RECORDS FOR THE TASK:

>>>>>

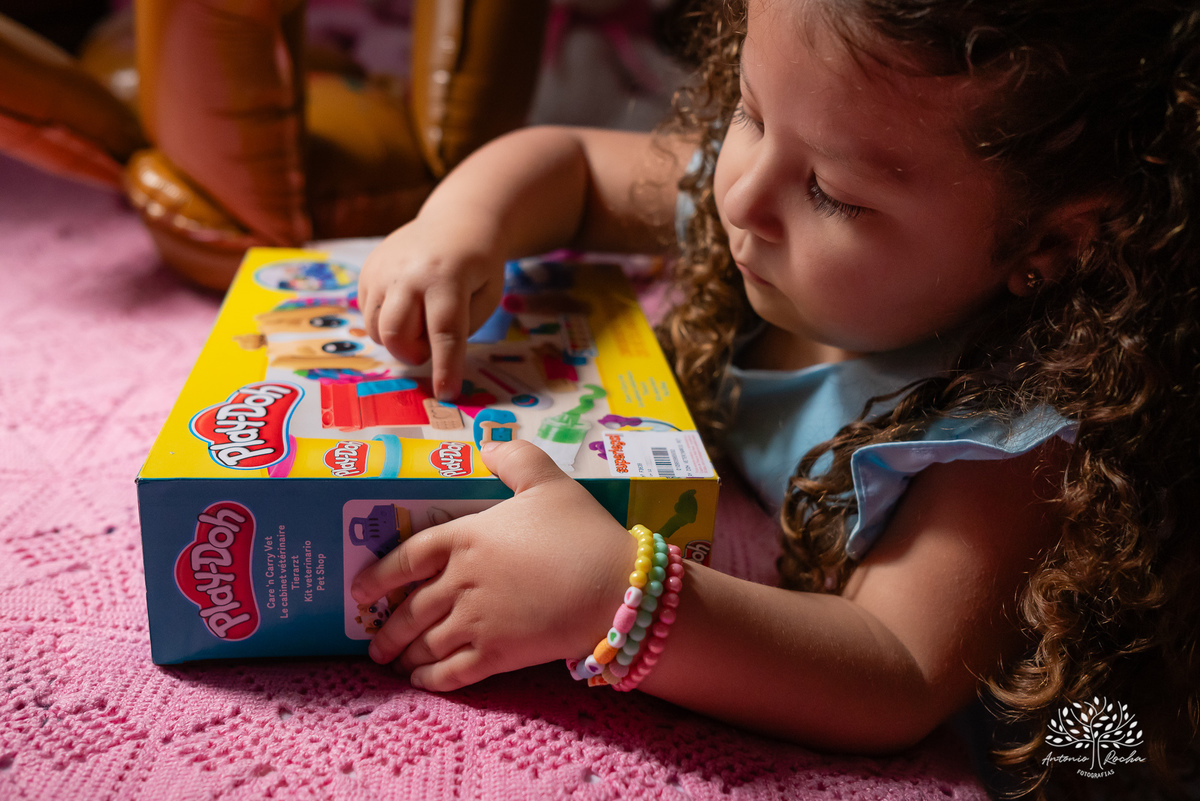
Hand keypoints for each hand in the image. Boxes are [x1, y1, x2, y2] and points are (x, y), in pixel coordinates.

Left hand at [350, 440, 634, 690]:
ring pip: (426, 644)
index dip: (378, 576)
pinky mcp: (497, 656)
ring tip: (391, 663)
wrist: (614, 588)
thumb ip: (515, 458)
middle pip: (411, 610)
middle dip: (388, 629)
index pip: (407, 557)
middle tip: (373, 641)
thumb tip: (486, 444)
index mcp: (466, 538)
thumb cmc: (581, 532)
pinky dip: (431, 679)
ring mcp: (476, 622)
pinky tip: (421, 681)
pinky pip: (452, 673)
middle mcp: (461, 582)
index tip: (359, 591)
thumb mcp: (549, 481)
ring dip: (404, 655)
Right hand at [358, 209, 506, 399]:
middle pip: (396, 333)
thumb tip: (429, 359)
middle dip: (412, 353)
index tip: (446, 393)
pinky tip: (406, 306)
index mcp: (447, 277)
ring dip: (398, 340)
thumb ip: (459, 329)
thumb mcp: (486, 297)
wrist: (456, 222)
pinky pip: (367, 315)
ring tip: (419, 321)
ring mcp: (382, 269)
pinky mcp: (367, 270)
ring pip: (376, 329)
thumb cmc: (477, 267)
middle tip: (428, 348)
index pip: (444, 331)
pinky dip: (385, 323)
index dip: (446, 367)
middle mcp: (408, 272)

<<<<<

WHAT YOU HAVE TO DO:
From the records above, copy every line that includes the word "hand".

OUTPUT OF THE TASK:
Hand keypoints for each hand in the image. Boxes are [x1, y1, x2, y2] and points are (x, y), in pixel coordinates.
Left hand at [350, 440, 634, 690]:
Right hand at [358, 209, 506, 399]:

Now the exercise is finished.